▶ Directions
Locate each line in the records that contains the word "Final" and copy those lines. Case counts.
++++ Data shown
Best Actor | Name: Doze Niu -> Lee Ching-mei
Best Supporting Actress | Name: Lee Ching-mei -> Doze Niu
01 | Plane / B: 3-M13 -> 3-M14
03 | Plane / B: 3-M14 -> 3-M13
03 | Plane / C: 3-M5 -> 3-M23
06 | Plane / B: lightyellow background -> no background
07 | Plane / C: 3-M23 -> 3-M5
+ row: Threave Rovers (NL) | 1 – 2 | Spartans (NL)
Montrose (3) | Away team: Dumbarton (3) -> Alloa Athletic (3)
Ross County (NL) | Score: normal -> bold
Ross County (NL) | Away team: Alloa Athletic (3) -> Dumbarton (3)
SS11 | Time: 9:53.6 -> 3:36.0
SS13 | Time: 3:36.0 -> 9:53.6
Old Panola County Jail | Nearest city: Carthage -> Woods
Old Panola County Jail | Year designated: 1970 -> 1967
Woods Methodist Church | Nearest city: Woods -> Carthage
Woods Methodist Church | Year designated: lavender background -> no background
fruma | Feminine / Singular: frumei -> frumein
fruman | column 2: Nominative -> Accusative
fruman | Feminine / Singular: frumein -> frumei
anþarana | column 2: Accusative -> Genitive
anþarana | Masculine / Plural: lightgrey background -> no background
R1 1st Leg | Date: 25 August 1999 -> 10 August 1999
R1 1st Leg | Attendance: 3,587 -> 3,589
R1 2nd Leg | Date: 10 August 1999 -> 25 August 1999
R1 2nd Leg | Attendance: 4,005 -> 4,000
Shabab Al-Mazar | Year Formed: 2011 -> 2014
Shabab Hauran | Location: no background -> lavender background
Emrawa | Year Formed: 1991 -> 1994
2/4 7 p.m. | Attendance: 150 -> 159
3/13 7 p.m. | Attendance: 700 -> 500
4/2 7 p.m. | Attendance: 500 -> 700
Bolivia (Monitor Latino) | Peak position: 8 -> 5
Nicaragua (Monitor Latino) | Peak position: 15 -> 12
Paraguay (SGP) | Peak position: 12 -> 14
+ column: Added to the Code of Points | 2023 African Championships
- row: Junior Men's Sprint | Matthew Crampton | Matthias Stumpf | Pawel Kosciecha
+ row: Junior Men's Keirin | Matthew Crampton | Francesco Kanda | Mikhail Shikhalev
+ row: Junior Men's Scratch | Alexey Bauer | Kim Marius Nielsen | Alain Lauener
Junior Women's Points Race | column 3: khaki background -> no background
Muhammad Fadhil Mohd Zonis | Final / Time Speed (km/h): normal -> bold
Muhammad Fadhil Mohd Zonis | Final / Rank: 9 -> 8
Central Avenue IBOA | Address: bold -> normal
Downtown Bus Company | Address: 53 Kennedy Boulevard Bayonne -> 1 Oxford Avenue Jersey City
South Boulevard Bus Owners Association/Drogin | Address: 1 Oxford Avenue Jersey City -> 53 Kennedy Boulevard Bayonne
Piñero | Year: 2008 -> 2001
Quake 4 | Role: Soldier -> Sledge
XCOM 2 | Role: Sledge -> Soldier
++++++++
▶ Exercise response
Muhammad Fadhil Mohd Zonis | Final / Time Speed (km/h): normal -> bold
Muhammad Fadhil Mohd Zonis | Final / Rank: 9 -> 8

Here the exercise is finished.